Among central banks from developed countries, the BOJ is the only one that has resisted pulling support from its bond market through so-called quantitative tightening. Instead, it has kept local yields anchored to the floor in an attempt to boost the economy.
It meets this week to decide policy and is widely expected to keep its main settings on hold, despite the pressure on both the currency and the central bank’s cap on yields. Most economists expect the central bank to continue to stick with its position unless the yen breaches the 140 level against the dollar.

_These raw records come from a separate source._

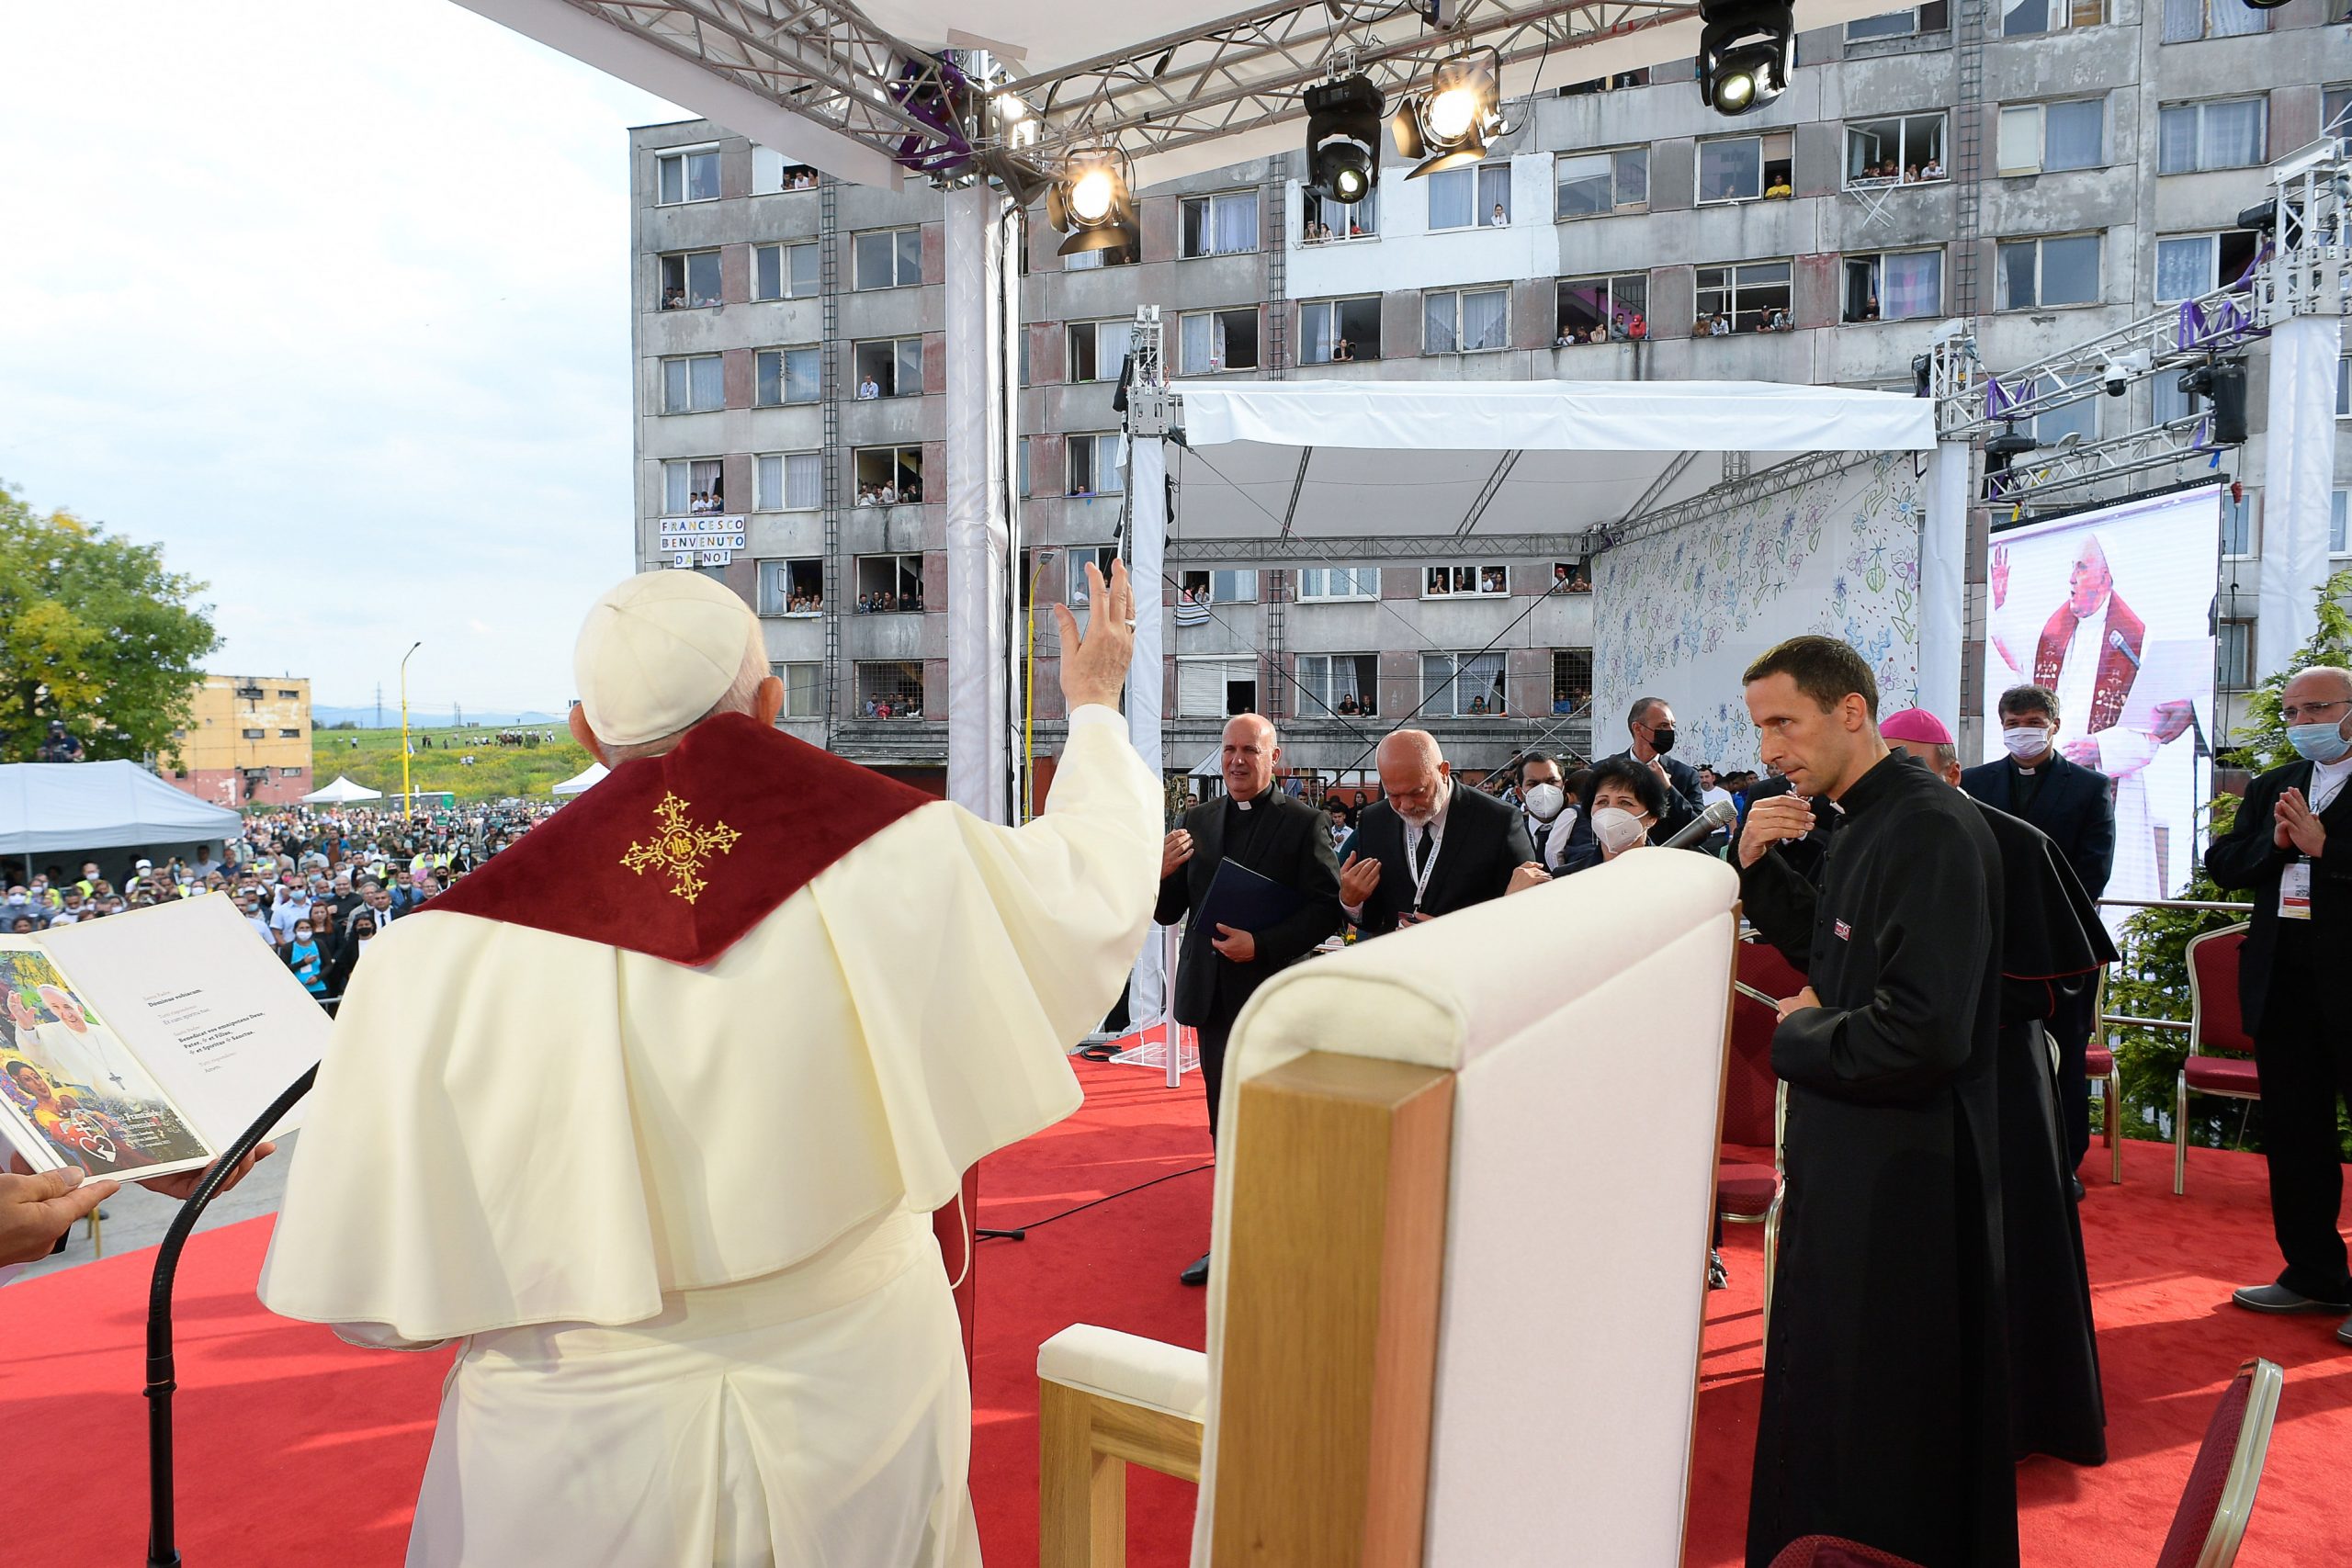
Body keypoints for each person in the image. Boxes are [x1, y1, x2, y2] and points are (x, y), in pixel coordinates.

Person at [260, 562, 1159, 1568]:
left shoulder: (432, 956)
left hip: (572, 1441)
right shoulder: (913, 851)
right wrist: (1093, 706)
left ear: (584, 733)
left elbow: (380, 1310)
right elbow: (1092, 885)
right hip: (859, 1392)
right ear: (770, 704)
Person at [1734, 637, 2014, 1568]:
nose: (1769, 749)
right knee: (1834, 1403)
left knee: (1879, 1422)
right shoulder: (1861, 818)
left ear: (1850, 710)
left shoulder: (1927, 828)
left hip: (1902, 1178)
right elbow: (1837, 954)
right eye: (1760, 728)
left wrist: (1797, 1033)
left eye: (1784, 722)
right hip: (1857, 1155)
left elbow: (1923, 1031)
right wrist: (1755, 865)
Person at [1883, 708, 2111, 1466]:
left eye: (1912, 763)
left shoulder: (2013, 842)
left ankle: (2020, 1409)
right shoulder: (1871, 837)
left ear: (1951, 770)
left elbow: (2057, 980)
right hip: (1904, 1084)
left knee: (2010, 1242)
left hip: (1997, 1077)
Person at [1156, 715, 1343, 1285]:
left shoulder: (1305, 823)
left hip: (1270, 996)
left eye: (1250, 751)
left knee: (1278, 1119)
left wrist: (1260, 944)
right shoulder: (1196, 820)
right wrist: (1159, 872)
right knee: (1225, 1119)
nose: (1237, 760)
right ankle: (1232, 1241)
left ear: (1274, 758)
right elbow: (1168, 912)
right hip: (1213, 999)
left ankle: (1288, 1233)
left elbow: (1326, 909)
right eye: (1229, 749)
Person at [2204, 665, 2352, 1337]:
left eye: (2314, 709)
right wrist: (2277, 843)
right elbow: (2224, 863)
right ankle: (2314, 1275)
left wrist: (2328, 849)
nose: (2301, 724)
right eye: (2291, 712)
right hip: (2285, 987)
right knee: (2296, 1137)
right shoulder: (2275, 784)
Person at [1961, 682, 2116, 1190]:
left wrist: (2036, 915)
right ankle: (1993, 1158)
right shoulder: (1975, 782)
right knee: (1990, 1052)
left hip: (2062, 946)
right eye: (2012, 724)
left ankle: (2062, 1165)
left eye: (2032, 723)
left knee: (2065, 1055)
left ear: (2054, 726)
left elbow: (2094, 870)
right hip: (1992, 945)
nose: (2022, 732)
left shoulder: (2090, 787)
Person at [1988, 534, 2196, 908]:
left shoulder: (2135, 638)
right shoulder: (2056, 633)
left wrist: (2099, 748)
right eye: (2072, 568)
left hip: (2112, 788)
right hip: (2049, 779)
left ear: (2106, 577)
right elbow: (2018, 656)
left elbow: (2151, 733)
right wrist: (2001, 603)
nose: (2072, 577)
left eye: (2081, 568)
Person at [1339, 730, 1539, 935]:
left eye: (1418, 792)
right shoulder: (1374, 820)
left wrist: (1454, 934)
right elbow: (1373, 919)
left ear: (1444, 772)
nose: (1406, 806)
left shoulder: (1498, 820)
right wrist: (1351, 901)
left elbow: (1527, 912)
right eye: (1394, 795)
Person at [1559, 696, 1706, 864]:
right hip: (1609, 865)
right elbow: (1585, 826)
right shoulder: (1601, 771)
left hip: (1667, 867)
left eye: (1672, 726)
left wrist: (1668, 789)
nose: (1670, 731)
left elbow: (1699, 833)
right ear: (1637, 728)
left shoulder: (1685, 775)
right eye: (1662, 726)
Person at [1516, 752, 1578, 873]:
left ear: (1565, 787)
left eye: (1552, 782)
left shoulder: (1586, 830)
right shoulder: (1513, 837)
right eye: (1533, 784)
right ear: (1519, 793)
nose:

The steep bond selloff in the US since Friday has exacerbated the gap with Japan by driving up 2-year US Treasury yields by more than 60 basis points over the last three days to 3.43%. With comparable Japanese yields still below zero, the gap between the two is now at the widest since 2007, giving investors an incentive to shift cash to the US.
If the Fed hikes by 75 basis points on Wednesday as expected, that may only further strengthen the dollar, depending on what the BOJ chooses to do.
“If the BOJ comes out and says, ‘We’re going to continue to maintain this policy for the foreseeable future,’ maybe there’s a brief selloff in dollar-yen,” said Nelson. “But we’re going to 140 in the next 2-3 months, or 2-3 weeks, frankly. This thing’s just a rocket ship.”